I was sitting with my parents watching a soccer game between Egypt and another team a long time ago. We all cheered for Egypt. The next game was between KSA (Kingdom of Saudi Arabia) and another team. I found out that my parents were cheering for the Saudi Arabian Team. I stopped, looked at them and asked my mom, “Mom why are you both cheering for KSA team and it’s not our country?” She said, “Rania, we ate from their land, we had so many fun days with their people, we worked hard for their schools and companies for years. I think that is more than enough to cheer for them.” Do you remember these kind of words in your childhood? The words that might build something in your mind, soul and personality. These words were just like that for me!

I have all these meanings now for the U.S. USA for me is not politics or governments. It is the great awesome people I met, the kind hearts I found, and the warm and nice friends I made. The great opportunity for me to learn and know. It is the land I had my boys in. The land I knew and studied in my religion; like I never did before. The freedom to practice my religion, visit the masque and wear my Hijab. The great variety of people, all colors, races, cultures, and beliefs, that I met them and learnt from all of them.
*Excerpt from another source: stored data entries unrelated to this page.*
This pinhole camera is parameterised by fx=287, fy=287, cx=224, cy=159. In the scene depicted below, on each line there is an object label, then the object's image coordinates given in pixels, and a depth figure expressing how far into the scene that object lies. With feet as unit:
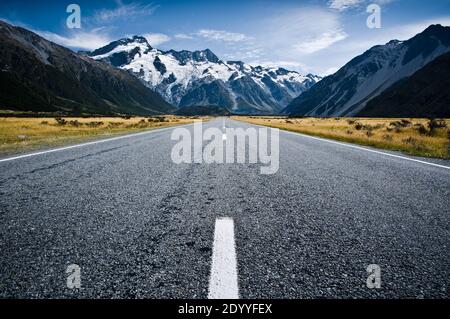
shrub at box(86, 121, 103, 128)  110.52
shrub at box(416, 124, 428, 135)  67.97
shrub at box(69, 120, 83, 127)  107.51
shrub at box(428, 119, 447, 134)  68.47
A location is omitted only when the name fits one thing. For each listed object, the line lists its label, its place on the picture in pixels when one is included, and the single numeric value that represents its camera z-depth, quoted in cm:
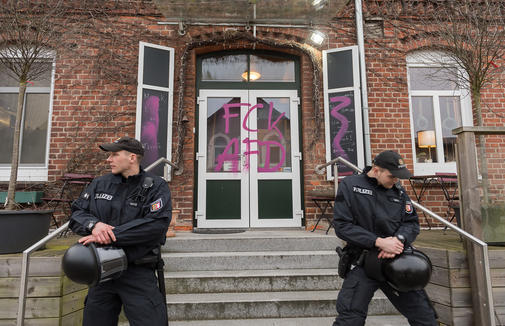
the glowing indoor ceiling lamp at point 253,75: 553
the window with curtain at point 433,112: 528
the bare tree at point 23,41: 295
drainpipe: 493
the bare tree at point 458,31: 378
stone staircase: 284
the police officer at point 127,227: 183
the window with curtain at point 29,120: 503
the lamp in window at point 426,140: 532
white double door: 514
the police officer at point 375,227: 193
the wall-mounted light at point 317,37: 520
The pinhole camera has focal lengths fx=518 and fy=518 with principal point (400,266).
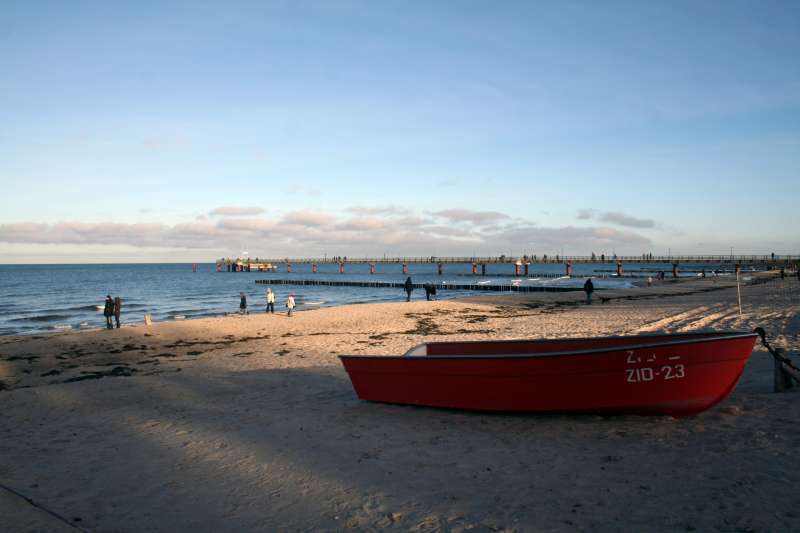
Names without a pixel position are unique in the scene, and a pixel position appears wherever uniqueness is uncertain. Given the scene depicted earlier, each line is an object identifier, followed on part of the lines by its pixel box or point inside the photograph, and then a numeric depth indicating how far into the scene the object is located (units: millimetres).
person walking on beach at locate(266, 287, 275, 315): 29578
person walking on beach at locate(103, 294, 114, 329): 22406
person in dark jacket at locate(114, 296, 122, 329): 22566
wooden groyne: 47719
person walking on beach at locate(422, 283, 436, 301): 37331
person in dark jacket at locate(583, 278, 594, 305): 30984
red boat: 7426
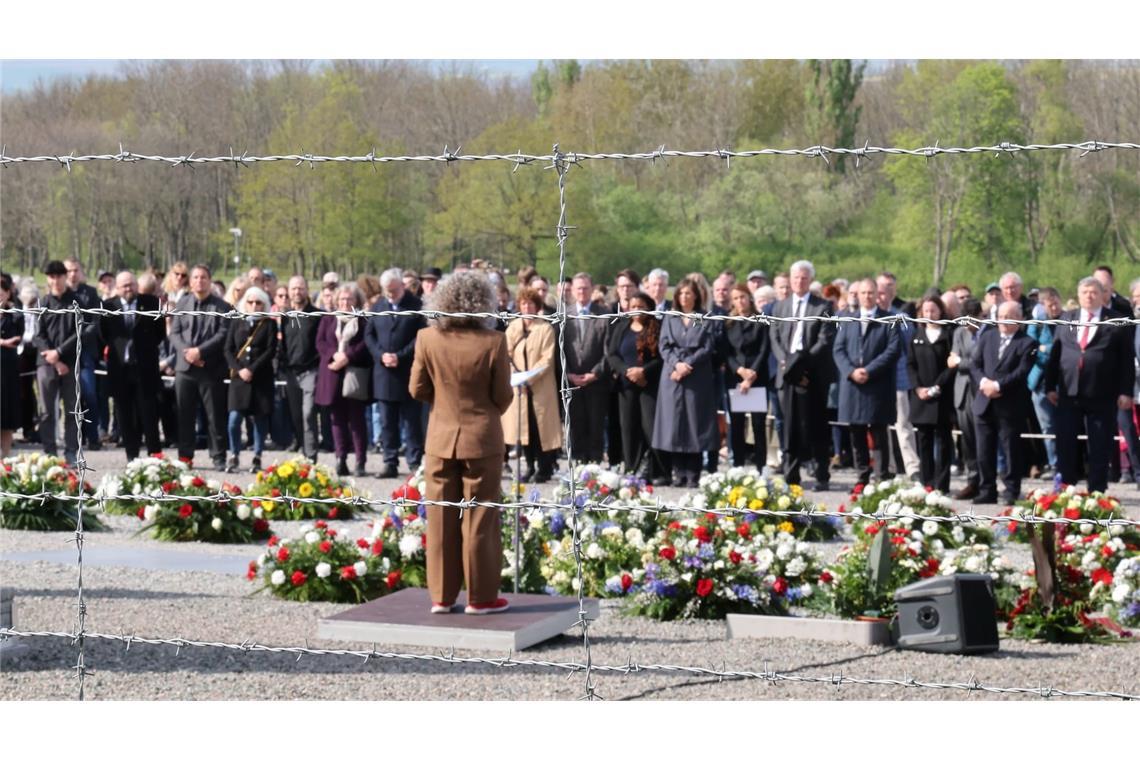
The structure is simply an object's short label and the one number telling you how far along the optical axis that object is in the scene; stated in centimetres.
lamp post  6284
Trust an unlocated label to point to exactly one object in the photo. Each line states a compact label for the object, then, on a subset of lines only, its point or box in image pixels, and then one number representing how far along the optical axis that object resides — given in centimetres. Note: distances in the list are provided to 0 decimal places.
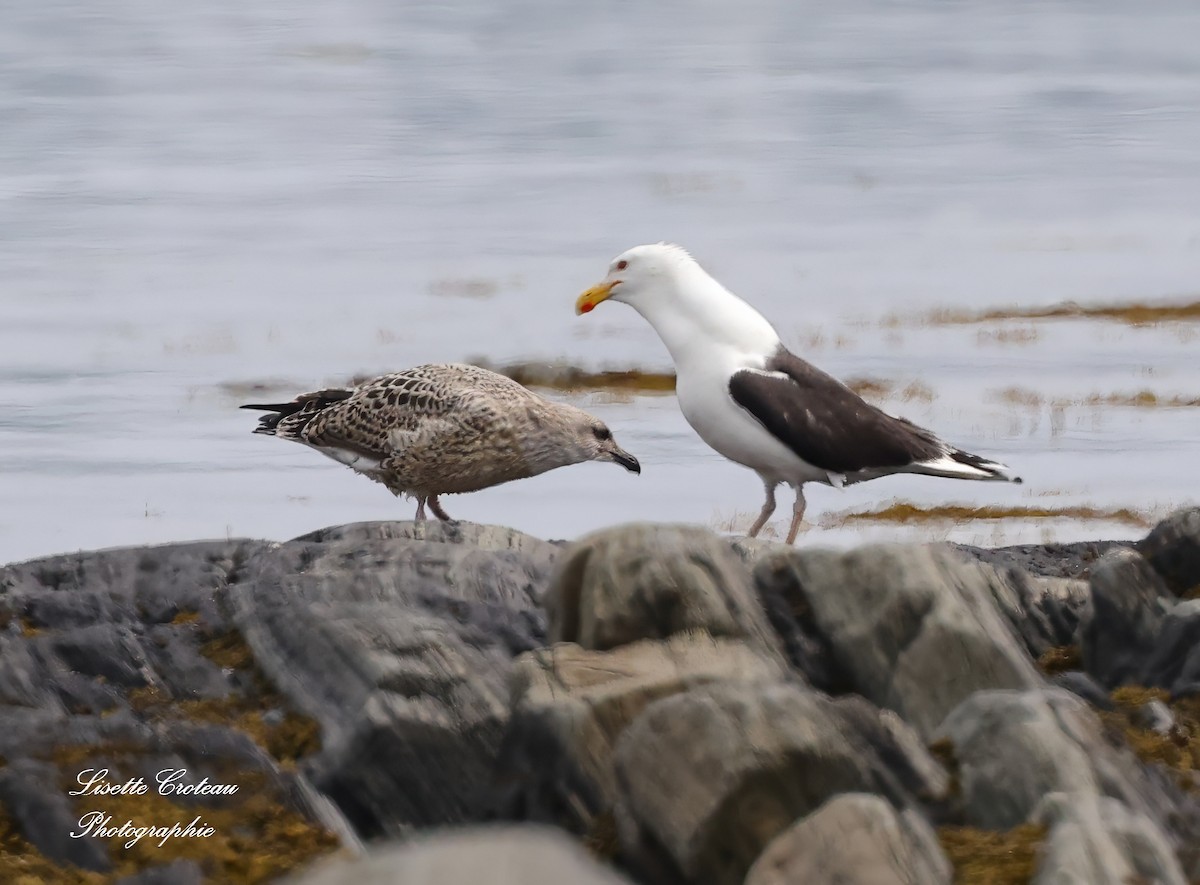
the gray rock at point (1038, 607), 2078
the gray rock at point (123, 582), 1967
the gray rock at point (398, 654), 1644
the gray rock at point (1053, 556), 2586
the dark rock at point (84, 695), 1778
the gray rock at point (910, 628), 1753
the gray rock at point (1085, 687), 1897
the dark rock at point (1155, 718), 1806
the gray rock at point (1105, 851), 1338
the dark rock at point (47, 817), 1550
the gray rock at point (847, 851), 1279
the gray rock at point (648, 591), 1748
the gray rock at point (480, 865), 929
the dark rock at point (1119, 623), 1973
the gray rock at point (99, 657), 1837
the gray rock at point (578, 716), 1554
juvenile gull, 2523
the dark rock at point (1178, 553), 2092
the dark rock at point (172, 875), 1491
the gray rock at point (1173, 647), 1923
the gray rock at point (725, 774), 1412
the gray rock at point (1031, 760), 1507
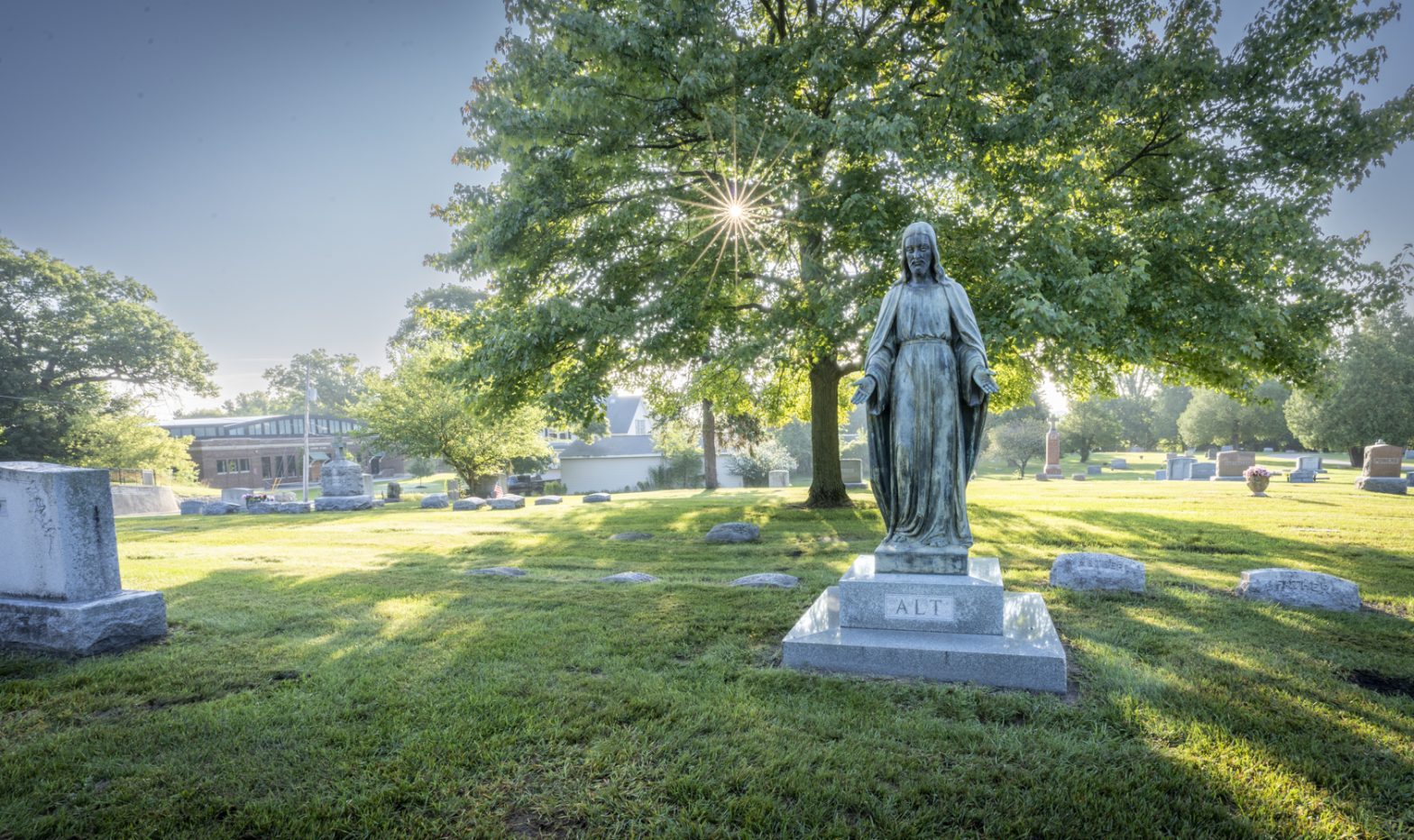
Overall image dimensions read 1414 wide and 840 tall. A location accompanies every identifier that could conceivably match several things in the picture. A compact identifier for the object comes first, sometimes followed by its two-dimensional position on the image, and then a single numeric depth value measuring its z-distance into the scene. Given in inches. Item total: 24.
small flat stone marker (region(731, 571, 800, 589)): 274.2
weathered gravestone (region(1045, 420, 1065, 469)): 1320.1
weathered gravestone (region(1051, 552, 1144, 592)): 254.5
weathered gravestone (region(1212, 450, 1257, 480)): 1067.3
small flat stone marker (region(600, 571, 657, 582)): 291.4
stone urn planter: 698.2
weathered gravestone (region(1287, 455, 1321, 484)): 906.7
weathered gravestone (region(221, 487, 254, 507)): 1015.0
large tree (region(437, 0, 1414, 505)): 363.3
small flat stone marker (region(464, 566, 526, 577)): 311.6
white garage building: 1558.8
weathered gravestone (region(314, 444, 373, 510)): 845.8
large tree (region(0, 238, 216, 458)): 1103.0
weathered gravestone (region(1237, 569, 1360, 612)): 227.9
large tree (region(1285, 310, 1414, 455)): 1309.1
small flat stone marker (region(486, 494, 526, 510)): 759.7
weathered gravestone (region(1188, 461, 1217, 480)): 1120.8
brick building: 1860.2
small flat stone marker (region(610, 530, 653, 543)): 450.6
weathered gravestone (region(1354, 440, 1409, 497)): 745.0
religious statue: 187.6
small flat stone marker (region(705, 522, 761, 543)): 428.1
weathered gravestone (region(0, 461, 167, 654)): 183.2
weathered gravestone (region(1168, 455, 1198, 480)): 1090.1
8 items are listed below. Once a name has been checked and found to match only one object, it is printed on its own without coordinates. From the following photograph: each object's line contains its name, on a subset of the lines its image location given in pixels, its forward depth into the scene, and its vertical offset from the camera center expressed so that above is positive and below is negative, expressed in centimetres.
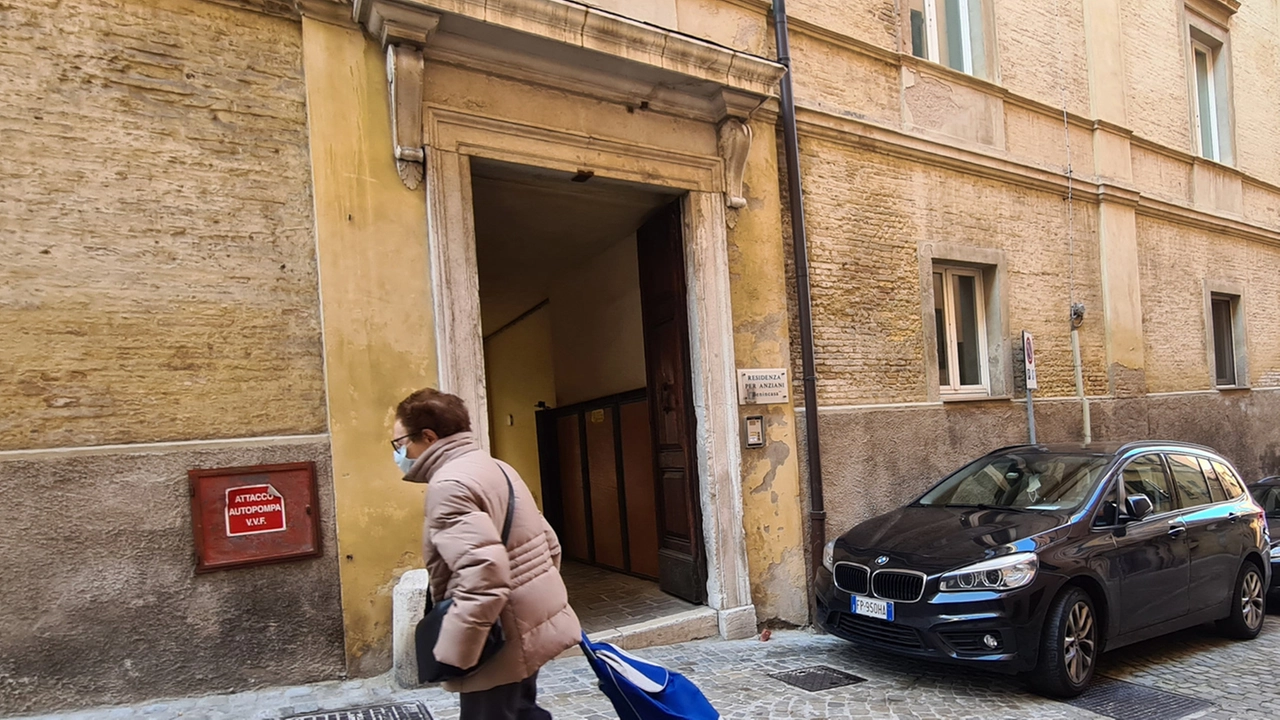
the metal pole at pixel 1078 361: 996 -19
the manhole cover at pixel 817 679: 540 -216
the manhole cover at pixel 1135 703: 489 -225
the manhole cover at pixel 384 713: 452 -181
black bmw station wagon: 509 -147
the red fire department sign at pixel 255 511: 485 -67
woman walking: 269 -63
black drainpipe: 729 +52
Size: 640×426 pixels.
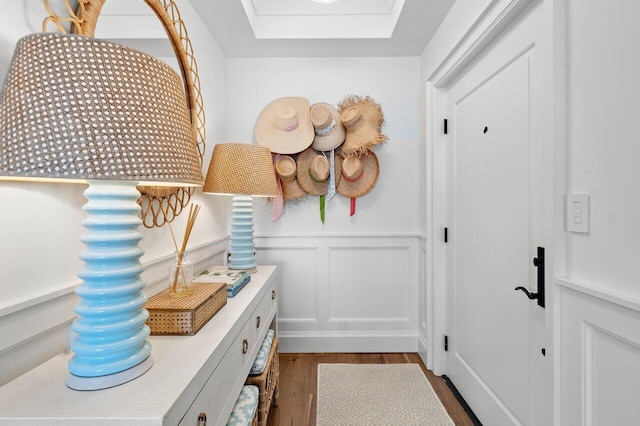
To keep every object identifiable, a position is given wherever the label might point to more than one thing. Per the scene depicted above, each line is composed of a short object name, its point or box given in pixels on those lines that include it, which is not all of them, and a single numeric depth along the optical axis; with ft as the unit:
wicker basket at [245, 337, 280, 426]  4.61
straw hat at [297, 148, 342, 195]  7.45
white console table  2.02
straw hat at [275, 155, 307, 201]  7.50
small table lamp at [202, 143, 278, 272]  5.36
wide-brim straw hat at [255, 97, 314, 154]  7.44
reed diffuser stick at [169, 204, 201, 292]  3.69
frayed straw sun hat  7.45
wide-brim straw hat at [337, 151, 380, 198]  7.80
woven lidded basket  3.17
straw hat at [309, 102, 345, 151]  7.24
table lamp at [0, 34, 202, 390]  1.79
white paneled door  4.25
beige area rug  5.63
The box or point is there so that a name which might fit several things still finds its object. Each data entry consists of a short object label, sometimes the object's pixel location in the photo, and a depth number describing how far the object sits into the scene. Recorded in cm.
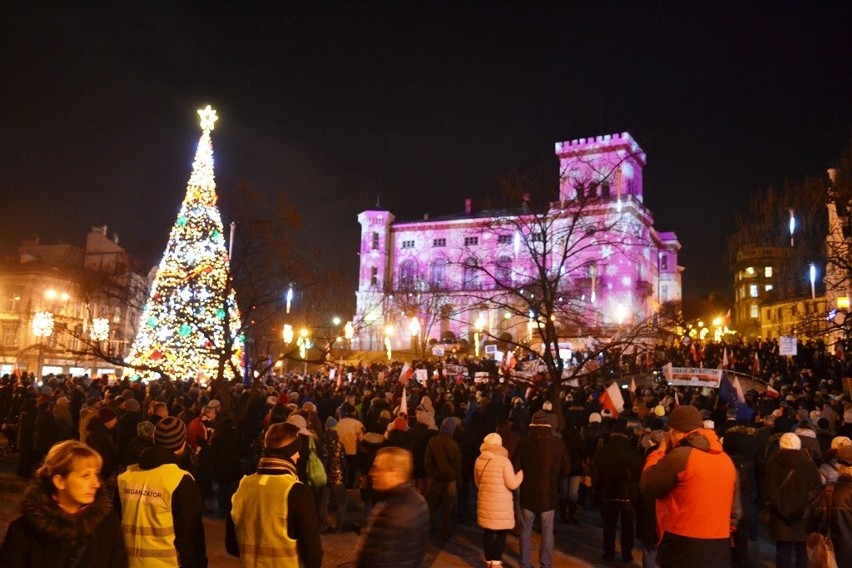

If you ask me, would I have ever thought I might have all those feeling for the USA? My answer would be NO, NEVER, I never thought I would have an American friend and would love her like my own blood sister, I feel the pain if she had it, and would cry hard if she did. I also feel all the happiness in my heart if she was happy!! This is the humanity which we all have, and which I discovered when I came here.

In March 2008 I went to the court to say the pledge of allegiance, the anthem and receive my citizenship certificate to be an American citizen. With 46 more people from 15 different countries around the world, we all repeated the pledge. Then, the judge said “Now all of you are Americans, just like me and any other American out there. Never feel that you are a less citizen than anyone who was born in this country. You have the same exact rights and have the same exact duties. The only thing that you will not be able to do as any other American after you go out of this room, is trying to be the president of the United States”. His golden words are always in my heart, and it help me anytime I face any challenge during my life in the USA.

I surly faced challenges in the U.S as a Muslim lady, from some ignorant people, but the good people here are more and they deserve to be mentioned more than anything else. Without everything happened to me here, and without everyone I met here and without everything I learned here, I would never be myself now. Because of that my mission in my Arabic writings is to show the Arab people who never got the chance to visit the U.S. the real beauty and tolerance in the Americans, who I have met here. And my mission in my English writings is to show the Americans, who don’t know about Islam except from the media, the real and true beauty of my religion and my culture. I do that and will keep doing that until the end of life, to help making a better understanding world from my children’s life.